(Montel) The start-up of the UK’s first European pressurised reactor (EPR) at Hinkley Point C in 2025 is feasible, the CEO of the French nuclear group Framatome said on Thursday.
Parts for the two 1.6 GW EPR reactors at Hinkley Point C in Somerset in England will be provided by Framatome (formerly Areva) and the Japanese firm The Japan Steel Works, with Framatome supplying the nuclear boiler and equipping and assembling the vessel and steam generators.
Meanwhile, Humphrey Cadoux-Hudson, managing director of nuclear development at EDF Energy, confirmed that the plant, based in the southwest of the UK, was on schedule, with 3,100 people working at the site.
It was unlikely that delays experienced in the commissioning of the first new generation three EPR reactors in France, China and Finland would occur at Hinkley Point C, said Cadoux-Hudson.
"Learning lessons"
“Although [the first EPRs] are a parent design, we have been busy learning the lessons through commissioning and construction process of [the Chinese] EPR Taishan,” he told Montel on the sidelines of the conference.

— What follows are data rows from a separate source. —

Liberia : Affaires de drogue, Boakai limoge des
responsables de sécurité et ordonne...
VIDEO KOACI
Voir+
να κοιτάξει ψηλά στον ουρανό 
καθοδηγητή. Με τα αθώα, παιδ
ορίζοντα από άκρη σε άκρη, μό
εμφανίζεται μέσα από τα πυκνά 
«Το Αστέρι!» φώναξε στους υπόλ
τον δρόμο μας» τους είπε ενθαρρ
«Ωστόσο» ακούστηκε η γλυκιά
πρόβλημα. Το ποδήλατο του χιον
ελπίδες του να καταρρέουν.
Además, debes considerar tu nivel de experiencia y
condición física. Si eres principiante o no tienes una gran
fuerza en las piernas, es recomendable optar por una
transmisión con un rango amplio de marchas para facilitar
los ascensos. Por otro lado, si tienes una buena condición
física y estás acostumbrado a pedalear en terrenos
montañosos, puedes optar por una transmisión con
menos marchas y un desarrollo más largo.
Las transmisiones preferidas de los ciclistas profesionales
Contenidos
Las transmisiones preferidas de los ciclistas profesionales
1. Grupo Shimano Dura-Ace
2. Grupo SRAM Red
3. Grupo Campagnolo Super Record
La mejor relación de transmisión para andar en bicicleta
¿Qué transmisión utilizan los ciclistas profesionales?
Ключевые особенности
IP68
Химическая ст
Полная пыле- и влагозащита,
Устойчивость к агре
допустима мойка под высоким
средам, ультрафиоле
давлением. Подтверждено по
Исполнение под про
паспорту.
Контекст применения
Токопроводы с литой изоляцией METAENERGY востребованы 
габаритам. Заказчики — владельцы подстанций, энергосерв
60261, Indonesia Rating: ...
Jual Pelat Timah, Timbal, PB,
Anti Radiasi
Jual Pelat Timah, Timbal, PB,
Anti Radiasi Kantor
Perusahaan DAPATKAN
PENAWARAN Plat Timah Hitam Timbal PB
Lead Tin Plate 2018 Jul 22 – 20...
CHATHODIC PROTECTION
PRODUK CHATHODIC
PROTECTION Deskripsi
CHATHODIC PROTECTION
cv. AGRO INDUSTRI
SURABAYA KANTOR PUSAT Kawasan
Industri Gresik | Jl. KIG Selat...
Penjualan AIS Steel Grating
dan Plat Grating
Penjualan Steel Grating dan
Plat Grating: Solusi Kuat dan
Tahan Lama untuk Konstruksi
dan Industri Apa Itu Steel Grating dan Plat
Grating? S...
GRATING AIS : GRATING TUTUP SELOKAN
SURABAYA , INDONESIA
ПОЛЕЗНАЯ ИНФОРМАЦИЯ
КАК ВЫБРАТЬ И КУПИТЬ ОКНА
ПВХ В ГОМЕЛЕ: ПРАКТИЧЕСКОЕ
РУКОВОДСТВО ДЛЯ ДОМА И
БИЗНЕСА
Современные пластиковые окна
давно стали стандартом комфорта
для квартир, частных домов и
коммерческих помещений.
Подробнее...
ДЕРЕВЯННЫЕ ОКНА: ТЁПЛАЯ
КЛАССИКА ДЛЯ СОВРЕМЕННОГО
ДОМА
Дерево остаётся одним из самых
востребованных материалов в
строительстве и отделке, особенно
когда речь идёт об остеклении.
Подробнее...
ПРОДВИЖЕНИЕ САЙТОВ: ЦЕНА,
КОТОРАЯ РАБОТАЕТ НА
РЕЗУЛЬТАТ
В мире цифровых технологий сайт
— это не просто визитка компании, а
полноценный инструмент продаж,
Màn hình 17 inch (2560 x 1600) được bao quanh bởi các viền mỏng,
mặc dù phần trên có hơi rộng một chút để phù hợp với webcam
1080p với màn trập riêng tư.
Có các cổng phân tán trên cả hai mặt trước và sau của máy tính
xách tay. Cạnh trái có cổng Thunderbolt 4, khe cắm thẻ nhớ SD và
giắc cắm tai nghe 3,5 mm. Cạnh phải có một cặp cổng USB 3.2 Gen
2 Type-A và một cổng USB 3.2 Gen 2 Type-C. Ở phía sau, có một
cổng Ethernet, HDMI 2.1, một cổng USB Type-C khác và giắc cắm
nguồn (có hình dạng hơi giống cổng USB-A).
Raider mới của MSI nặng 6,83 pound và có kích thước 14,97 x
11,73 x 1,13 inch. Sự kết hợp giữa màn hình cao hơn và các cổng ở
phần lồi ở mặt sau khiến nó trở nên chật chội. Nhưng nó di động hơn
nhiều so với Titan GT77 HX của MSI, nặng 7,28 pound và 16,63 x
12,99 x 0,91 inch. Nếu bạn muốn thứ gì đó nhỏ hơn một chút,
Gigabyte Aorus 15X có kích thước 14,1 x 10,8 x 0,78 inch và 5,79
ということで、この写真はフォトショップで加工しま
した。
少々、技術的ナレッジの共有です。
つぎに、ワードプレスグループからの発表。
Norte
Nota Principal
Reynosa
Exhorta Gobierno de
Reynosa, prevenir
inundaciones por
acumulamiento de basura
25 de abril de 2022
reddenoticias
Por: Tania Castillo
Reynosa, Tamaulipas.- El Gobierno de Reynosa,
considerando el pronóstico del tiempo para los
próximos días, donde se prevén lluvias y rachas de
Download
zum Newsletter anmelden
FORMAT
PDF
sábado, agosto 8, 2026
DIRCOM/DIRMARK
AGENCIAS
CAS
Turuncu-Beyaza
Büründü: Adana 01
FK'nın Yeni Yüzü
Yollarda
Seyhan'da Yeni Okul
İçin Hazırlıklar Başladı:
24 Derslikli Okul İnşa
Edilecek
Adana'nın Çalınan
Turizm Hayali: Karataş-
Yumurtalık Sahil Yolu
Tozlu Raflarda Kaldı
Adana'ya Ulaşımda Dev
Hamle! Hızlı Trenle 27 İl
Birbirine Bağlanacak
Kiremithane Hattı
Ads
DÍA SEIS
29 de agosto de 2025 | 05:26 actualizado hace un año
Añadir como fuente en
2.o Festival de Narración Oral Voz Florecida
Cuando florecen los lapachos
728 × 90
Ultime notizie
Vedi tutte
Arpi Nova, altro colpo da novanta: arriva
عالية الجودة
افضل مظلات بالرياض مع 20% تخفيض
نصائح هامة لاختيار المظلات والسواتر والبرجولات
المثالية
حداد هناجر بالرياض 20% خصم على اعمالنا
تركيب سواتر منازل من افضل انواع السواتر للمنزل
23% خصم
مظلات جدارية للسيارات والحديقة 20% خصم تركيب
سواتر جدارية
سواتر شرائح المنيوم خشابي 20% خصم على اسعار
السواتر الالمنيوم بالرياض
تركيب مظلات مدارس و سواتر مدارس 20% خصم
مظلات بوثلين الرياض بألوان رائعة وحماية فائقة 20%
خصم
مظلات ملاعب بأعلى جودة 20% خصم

Start-ups of the EPR at Flamanville in France and Olkiluoto in Finland, which had been scheduled to begin production in 2012 and 2009, respectively, have been repeatedly delayed due to various technical problems.
And when the French firm signed the Hinkley Point deal with the UK government in 2012, Vincent de Rivaz, the CEO of EDF Energy at the time, said UK households would be cooking their Christmas turkeys with electricity generated at the reactor in 2017.
In July, EDF said manufacturing defects on the pipe welding of the Flamanville’s main secondary system would force the group to delay the unit’s commercial launch by at least a year to the end of 2019.
However, the welding issue at the French EPR was unlikely to have any impact on Hinkley Point C, Cadoux-Hudson said.
“[Welds at the EPR Flamanville] are a construction, rather than design issue. Olkiluoto did not have this problem, so we need to study the differences between Flamanville and Olkiluoto to make sure [the flaws do] do not happen at Hinkley Point C,” he said.
“It’s one of the great benefits of coming behind other people, because we have the time to study and make sure we improve.”
Framatome was formed on 4 January when Areva was sold off following its bankruptcy. It is owned by French utility EDF, Mitsubishi Heavy Industries and Assystem.